Work instructions =
Rewrite the lines of the listing between the line holding "genus: Centaurium" and the line holding "order: Caryophyllales", inclusive, with every "common name" replaced by "vernacular name" and nothing else changed.

Raw records =
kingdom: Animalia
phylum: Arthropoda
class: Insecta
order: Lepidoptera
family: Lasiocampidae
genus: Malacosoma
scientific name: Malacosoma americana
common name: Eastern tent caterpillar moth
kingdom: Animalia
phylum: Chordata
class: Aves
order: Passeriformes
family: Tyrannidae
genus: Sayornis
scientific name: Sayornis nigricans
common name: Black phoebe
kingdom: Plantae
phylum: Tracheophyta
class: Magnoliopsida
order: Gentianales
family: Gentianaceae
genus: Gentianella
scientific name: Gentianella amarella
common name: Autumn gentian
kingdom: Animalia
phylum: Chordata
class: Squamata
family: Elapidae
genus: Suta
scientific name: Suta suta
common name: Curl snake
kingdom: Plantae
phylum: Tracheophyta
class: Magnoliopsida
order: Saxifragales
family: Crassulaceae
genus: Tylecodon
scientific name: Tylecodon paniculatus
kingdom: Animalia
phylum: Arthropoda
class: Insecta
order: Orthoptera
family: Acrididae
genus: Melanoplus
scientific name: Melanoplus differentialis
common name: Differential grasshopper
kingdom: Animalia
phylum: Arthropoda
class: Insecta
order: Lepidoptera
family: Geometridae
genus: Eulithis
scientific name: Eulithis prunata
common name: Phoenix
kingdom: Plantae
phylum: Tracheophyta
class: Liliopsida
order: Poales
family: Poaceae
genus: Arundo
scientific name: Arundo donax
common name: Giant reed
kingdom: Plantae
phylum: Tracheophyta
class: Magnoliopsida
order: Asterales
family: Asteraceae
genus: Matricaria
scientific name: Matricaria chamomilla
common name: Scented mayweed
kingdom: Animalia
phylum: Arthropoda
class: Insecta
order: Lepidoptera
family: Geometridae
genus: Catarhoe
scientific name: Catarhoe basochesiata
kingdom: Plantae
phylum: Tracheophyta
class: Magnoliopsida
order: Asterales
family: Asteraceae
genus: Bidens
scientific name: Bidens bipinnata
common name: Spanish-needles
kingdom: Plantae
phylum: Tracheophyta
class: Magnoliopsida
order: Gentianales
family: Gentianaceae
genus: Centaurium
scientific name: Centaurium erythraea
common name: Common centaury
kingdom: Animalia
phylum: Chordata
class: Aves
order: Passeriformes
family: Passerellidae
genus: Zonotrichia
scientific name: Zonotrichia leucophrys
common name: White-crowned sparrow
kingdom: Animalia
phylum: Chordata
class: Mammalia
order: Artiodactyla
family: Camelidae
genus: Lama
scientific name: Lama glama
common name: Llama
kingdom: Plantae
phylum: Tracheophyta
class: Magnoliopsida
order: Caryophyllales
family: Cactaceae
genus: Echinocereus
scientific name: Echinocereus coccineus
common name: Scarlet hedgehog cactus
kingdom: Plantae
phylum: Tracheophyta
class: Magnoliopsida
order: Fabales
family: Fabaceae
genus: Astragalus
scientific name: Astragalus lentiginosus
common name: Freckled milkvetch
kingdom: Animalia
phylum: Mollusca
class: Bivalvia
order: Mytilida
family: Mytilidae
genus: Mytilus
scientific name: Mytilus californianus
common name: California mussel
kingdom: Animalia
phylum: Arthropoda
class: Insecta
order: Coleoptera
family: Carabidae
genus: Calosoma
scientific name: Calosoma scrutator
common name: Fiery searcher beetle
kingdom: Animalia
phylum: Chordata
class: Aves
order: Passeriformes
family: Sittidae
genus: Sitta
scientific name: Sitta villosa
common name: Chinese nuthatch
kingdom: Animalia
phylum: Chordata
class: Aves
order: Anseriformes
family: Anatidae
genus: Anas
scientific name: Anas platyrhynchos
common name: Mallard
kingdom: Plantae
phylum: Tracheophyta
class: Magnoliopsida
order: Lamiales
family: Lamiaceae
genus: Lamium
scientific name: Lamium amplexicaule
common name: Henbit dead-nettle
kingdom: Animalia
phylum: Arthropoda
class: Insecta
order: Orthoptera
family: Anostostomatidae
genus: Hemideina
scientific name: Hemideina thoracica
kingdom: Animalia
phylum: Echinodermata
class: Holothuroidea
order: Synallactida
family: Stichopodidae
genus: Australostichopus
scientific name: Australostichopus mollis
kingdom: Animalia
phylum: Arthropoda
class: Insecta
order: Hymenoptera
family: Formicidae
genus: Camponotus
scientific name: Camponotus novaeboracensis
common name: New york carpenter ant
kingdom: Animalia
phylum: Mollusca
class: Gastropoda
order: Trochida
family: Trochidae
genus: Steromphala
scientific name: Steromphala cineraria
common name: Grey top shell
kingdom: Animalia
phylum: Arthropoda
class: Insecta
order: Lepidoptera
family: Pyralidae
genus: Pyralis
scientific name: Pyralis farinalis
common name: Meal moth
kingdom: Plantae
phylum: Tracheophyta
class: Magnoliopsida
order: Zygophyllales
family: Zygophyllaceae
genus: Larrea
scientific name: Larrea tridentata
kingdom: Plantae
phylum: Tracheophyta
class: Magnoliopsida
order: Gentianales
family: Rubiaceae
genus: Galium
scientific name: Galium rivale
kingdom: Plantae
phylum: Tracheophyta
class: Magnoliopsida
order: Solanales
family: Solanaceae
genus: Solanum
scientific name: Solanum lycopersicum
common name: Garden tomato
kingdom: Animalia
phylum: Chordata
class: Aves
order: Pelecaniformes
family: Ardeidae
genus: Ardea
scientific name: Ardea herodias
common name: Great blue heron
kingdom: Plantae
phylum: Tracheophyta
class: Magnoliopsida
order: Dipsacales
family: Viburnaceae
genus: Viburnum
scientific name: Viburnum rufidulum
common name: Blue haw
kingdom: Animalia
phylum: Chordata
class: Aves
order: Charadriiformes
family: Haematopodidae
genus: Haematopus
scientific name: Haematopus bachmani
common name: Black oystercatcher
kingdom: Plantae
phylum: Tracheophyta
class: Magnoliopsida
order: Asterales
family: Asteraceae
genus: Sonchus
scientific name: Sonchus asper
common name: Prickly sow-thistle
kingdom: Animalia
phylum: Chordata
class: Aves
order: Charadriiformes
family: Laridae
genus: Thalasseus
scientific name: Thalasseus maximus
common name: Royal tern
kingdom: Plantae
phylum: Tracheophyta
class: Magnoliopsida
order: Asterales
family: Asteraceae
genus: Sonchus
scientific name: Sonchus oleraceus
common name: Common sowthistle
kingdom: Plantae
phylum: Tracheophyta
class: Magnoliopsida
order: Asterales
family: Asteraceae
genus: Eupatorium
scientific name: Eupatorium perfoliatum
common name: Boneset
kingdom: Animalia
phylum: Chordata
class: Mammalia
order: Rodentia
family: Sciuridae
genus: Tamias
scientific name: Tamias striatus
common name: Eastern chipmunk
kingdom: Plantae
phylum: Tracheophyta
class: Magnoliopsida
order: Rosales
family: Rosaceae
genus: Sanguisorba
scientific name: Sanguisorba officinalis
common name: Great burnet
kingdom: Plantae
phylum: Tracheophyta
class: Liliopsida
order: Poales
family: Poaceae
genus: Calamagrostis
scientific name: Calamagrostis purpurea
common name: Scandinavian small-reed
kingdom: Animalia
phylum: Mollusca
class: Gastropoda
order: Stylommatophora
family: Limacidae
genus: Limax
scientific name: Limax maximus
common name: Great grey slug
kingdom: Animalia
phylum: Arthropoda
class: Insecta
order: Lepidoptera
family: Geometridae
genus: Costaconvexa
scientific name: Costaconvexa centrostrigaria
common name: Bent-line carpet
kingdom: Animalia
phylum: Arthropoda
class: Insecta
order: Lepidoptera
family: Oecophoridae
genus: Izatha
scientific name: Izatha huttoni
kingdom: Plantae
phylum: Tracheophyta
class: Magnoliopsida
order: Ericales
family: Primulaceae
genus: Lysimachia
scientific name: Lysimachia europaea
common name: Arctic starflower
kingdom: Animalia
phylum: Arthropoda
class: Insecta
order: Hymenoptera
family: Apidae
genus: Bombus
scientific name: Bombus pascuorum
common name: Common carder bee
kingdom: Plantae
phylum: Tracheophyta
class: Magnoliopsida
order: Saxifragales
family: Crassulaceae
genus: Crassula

Complete output =
genus: Centaurium
scientific name: Centaurium erythraea
vernacular name: Common centaury
kingdom: Animalia
phylum: Chordata
class: Aves
order: Passeriformes
family: Passerellidae
genus: Zonotrichia
scientific name: Zonotrichia leucophrys
vernacular name: White-crowned sparrow
kingdom: Animalia
phylum: Chordata
class: Mammalia
order: Artiodactyla
family: Camelidae
genus: Lama
scientific name: Lama glama
vernacular name: Llama
kingdom: Plantae
phylum: Tracheophyta
class: Magnoliopsida
order: Caryophyllales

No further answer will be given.